Tip Tuesday: Differences in Industries for Job Searching

As students are coming in starting to ask about searching for a job or internship, there’s one piece of information I find myself continuously repeating during career advising appointments. Every career industry and field recruits candidates both in different ways and on different timelines. It is important to understand the differences for a variety of reasons.

Some industries recruit students early in the academic year. Many organizations within finance, accounting, and consulting, currently have opportunities posted and will shortly begin interviewing candidates for both full-time jobs and internships for summer 2016. A lot of these companies have a structure where they already know what they will be hiring for in the future. For example, an accounting firm may know that they will be hiring 20, entry level full-time jobs in the fall. Since they are certain they will have these openings, they can go ahead and begin recruiting to fill these positions early. This means some students might be interviewing and accepting job offers this fall and they will not start working until after graduation.

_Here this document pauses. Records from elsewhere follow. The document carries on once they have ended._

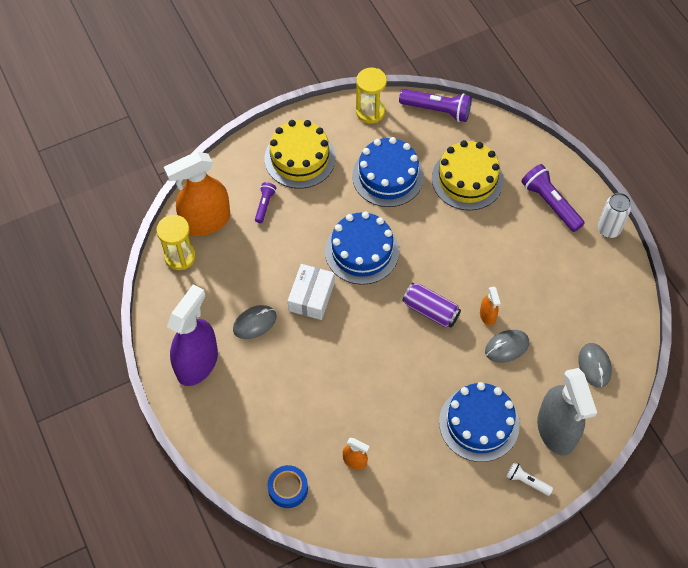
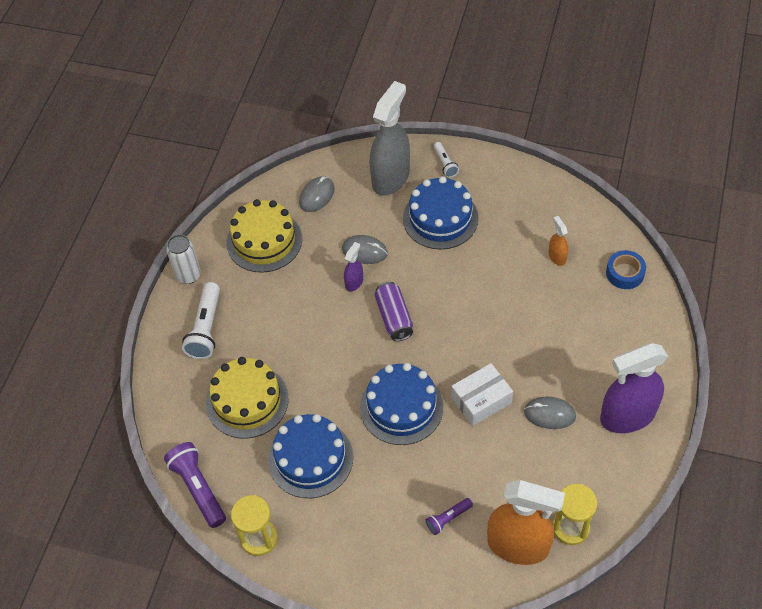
camera: 135 degrees left, 5 degrees down
yellow cake [265,120,335,189] -> yellow cake moved to [226,199,302,273]
orange spray bottle [480,287,501,326] -> purple spray bottle [344,242,363,291]
purple flashlight [521,164,584,232] -> white flashlight [182,282,220,359]

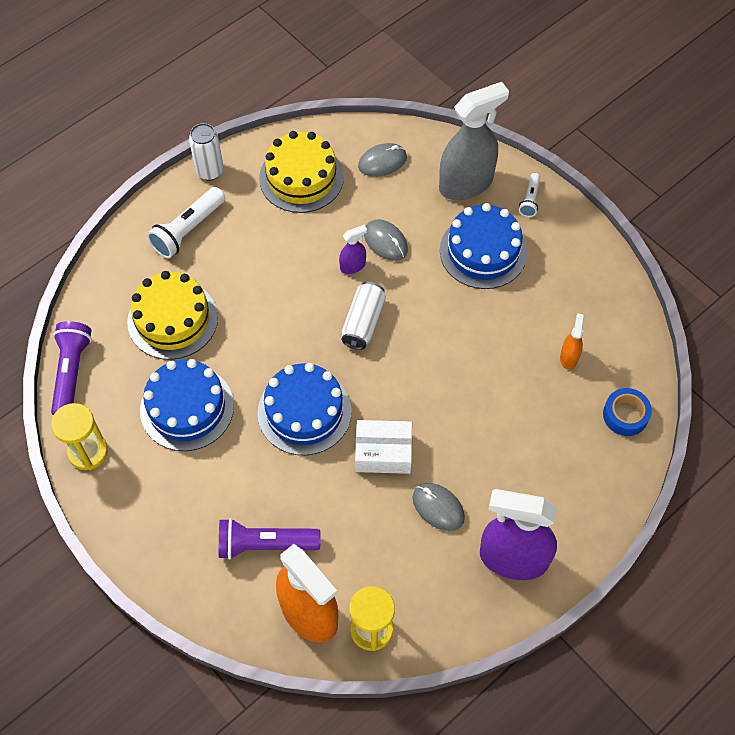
camera: 30 degrees right, 5 degrees up
purple can [374,282,413,341] -> white can [341,281,386,350]
purple flashlight [425,498,473,535] -> purple flashlight [219,518,321,560], size x1.81

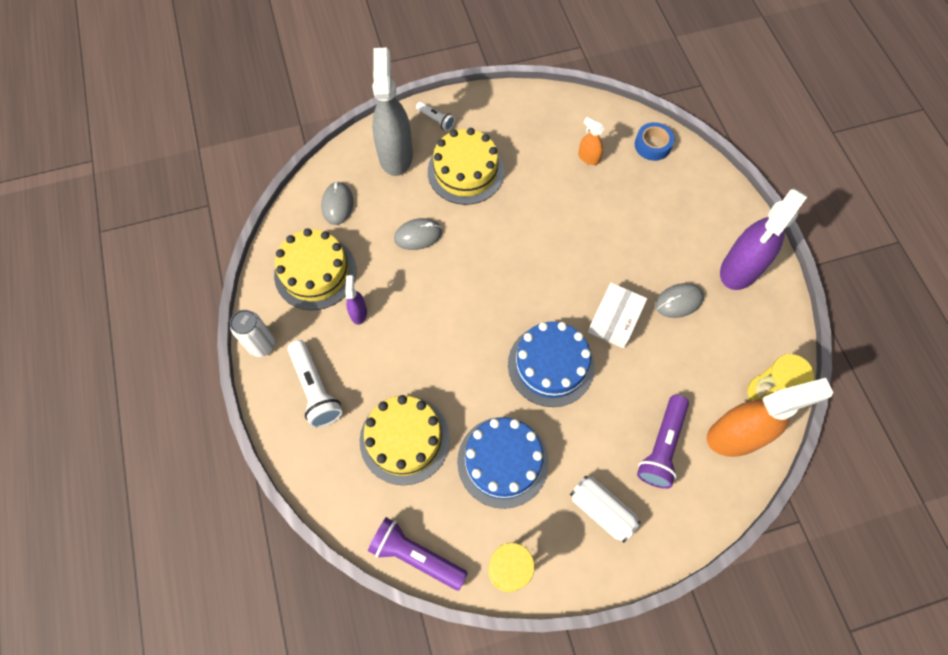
camera: 65 degrees left, 5 degrees up
purple spray bottle [339,225,367,274] -> purple spray bottle moved to [345,275,367,325]
white can [341,281,386,350] -> white can moved to [570,475,641,543]
blue cake [440,203,527,289] -> yellow cake [428,128,504,205]

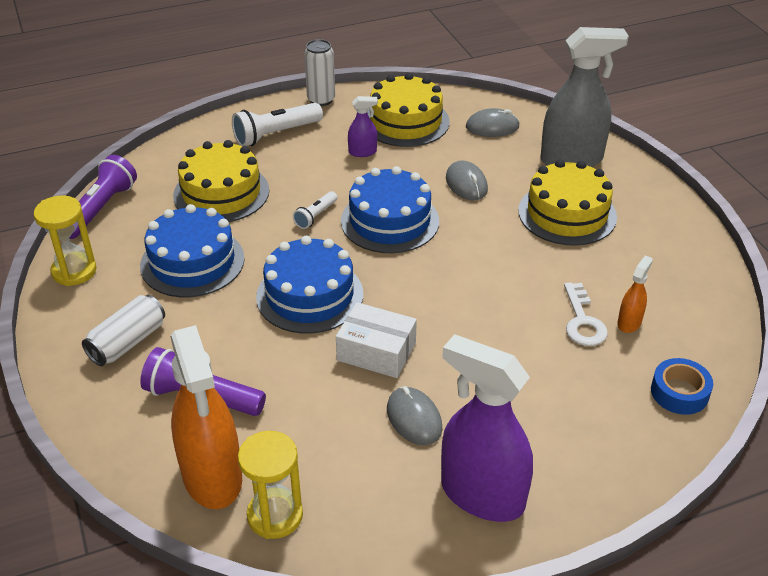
camera: 85 degrees right, 25 degrees down
white flashlight [416,102,455,131] -> white flashlight moved to [293,191,337,229]
none -> blue cake [341,166,439,253]
none -> white key [564,282,608,346]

On the other hand, many other career areas function on what we call an “immediate hire” timeline. This means that they are not bringing in an entire new group of entry level employees each year, but they will recruit as needed when employees leave and positions open. For example, this is how organizations in nonprofit, marketing, education, and many other fields operate. During the fall you may see a job opening at a nonprofit organization that you’d like to work for, but the way they operate they’re hiring for someone to start immediately, not in May after graduation. For this reason, depending on your industry, you might not start your job search until mid-spring semester.

There are also many differences in the ways that these organizations recruit. Companies in finance, accounting, consulting, and others have entire departments focused on human resources and recruiting. They often have the budget and resources to travel around to different colleges to recruit, and if you recall from information above–they’re looking to recruit a large group of entry level employees. So, it makes sense for them to spend the time and money it takes to visit campuses for career expos, information sessions, and other opportunities to get in front of students and share information about their opportunities.

If we go back to our immediate hire example of a nonprofit, depending on the size of the organization, they may have just a few people who work in a human resources capacity. As most of them only hire as positions open up, it is not necessary to have a large number of staff dedicated to recruiting. For this reason, it also does not make as much sense for these organizations to spend a large amount of resources visiting campuses to recruit when they might not have any open positions at the moment.

Are you following here? A lot of this boils down to finding out what the recruiting timeline and structure is for the career field that you are interested in, and this is something that a career advisor or mentor in the industry can help you determine.

Now, if you are going into an area that operates on an immediate hire timeline, this doesn’t mean you are off the hook this fall with your job search! This means you can spend the fall and early spring developing a strategy for your search: where you want to go geographically, what organization are you targeting, what specific types of positions are you interested in? You should also use this time to reach out and develop connections at organizations and companies of interest to learn about them. For example, you might connect with an alumni at a marketing agency this fall and while you cannot yet apply for jobs there, you can learn more about the company, the types of opportunities they have, etc. Then, as positions in the spring open for you to apply to, you have already done your research and you have a contact at the organization.

So, if you happen to be seeking opportunities in an immediate hire field, do not get upset about the fact that some of your friends might have job offers right now. Alternatively, if you are in an industry where you are currently applying, interviewing, and hopefully receiving job offers, do not make your other friends feel panicked that they should be doing the same. Everyone’s search is different and is really dependent on your specific interests and circumstances.